Extractions
The extractions resource gives you access to the structured data produced by each extraction run. Every extract() call creates an extraction record that you can query, export, and correct after the fact.
// List extractions for a specific document
const extractions = await talonic.extractions.list({
document_id: 'doc_abc123',
status: 'complete',
limit: 10,
})
for (const ext of extractions.data) {
console.log(`${ext.id}: confidence ${ext.confidence_overall}, created ${ext.created_at}`)
}
// Get full extraction with per-field confidence
const extraction = await talonic.extractions.get('ext_xyz789')
console.log(extraction.data) // { vendor_name: 'Acme', total: 1500, ... }
console.log(extraction.confidence?.overall) // 0.94
console.log(extraction.confidence?.fields) // { vendor_name: 0.99, total: 0.91, ... }
console.log(extraction.metadata?.processing_time_ms) // 1820The list() method accepts ListExtractionsParams with optional filters for document_id, schema_id, and status ('complete', 'processing', 'failed'). Pagination uses cursor-based navigation with cursor and limit parameters. The legacy page and per_page parameters are accepted for compatibility. Each extraction in the list response includes a compact confidence_overall number, while the individual get() response includes the full confidence object with per-field scores.

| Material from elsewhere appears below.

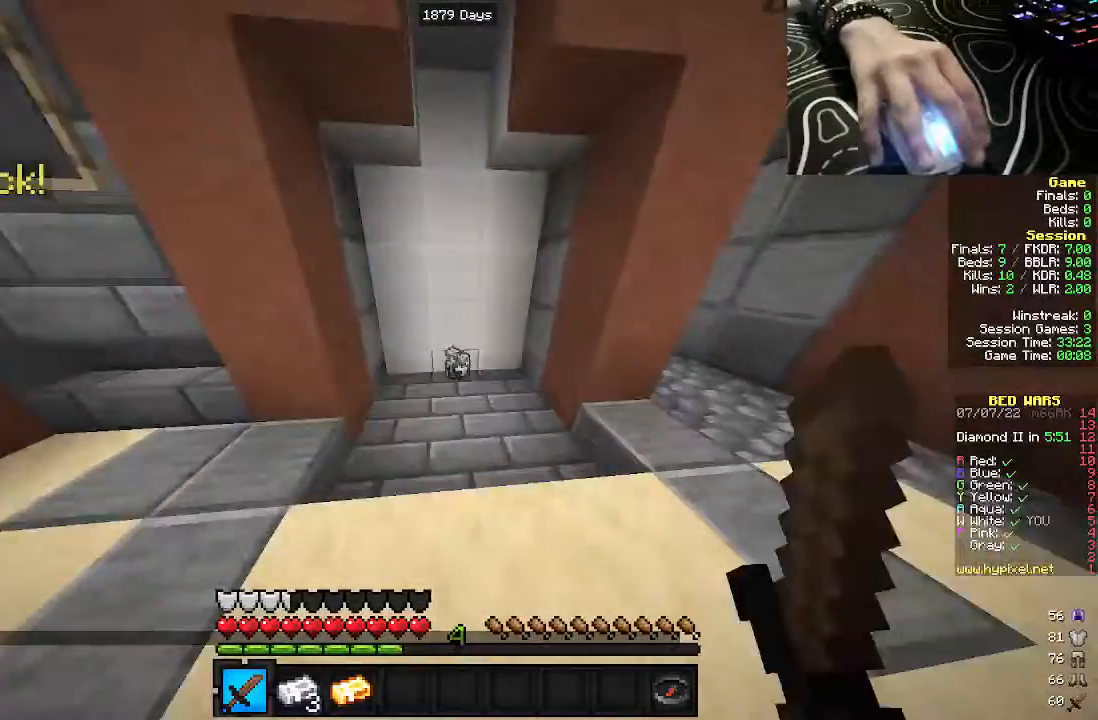
{"keys": ["a", "w"], "mouse": [], "events": [[333, "a", "down"]]}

Use getData() to retrieve extraction results as JSON (default) or CSV. The JSON format returns typed objects matching your schema definition, while CSV is convenient for spreadsheet workflows or bulk data exports. The method uses TypeScript overloads: calling with { format: 'json' } or no options returns WithRateLimit<Record<string, unknown>>, while { format: 'csv' } returns a plain string.
// Get structured data as JSON (default)
const jsonData = await talonic.extractions.getData('ext_xyz789')
console.log(jsonData) // { vendor_name: 'Acme', line_items: [...], total: 1500 }
// Get structured data as CSV for spreadsheet workflows
const csvData = await talonic.extractions.getData('ext_xyz789', { format: 'csv' })
console.log(csvData)
// "vendor_name,total,due_date\nAcme Corp,1500,2025-03-15"
// Write CSV to file
import { writeFile } from 'node:fs/promises'
await writeFile('./export.csv', csvData)The patch() method submits field-level corrections back to the extraction. Corrections improve future extraction accuracy for similar documents by feeding the correction loop, so submitting them is worth the effort even if you fix the value downstream. Each correction specifies the field name, the corrected value, and an optional reason string explaining the change. The propagate parameter controls scope: 'this_document_only' (default) applies the correction to this extraction only, while 'all_similar' propagates it to similar extractions across your workspace.
// Submit field-level corrections to improve future accuracy
await talonic.extractions.patch('ext_xyz789', {
corrections: [
{
field: 'vendor_name',
value: 'Acme Corporation',
reason: 'Full legal name required',
},
{
field: 'total_amount',
value: 14250.00,
reason: 'OCR misread decimal separator',
},
],
propagate: 'all_similar', // apply to similar documents too
})The Extraction interface includes metadata about the extraction run. The metadata block provides pages (number of pages processed), language (detected language code), document_type (detected document category), and processing_time_ms. The links object contains URLs for the extraction resource, related endpoints, and the dashboard view. Use these links to build navigation between the SDK and the Talonic web dashboard.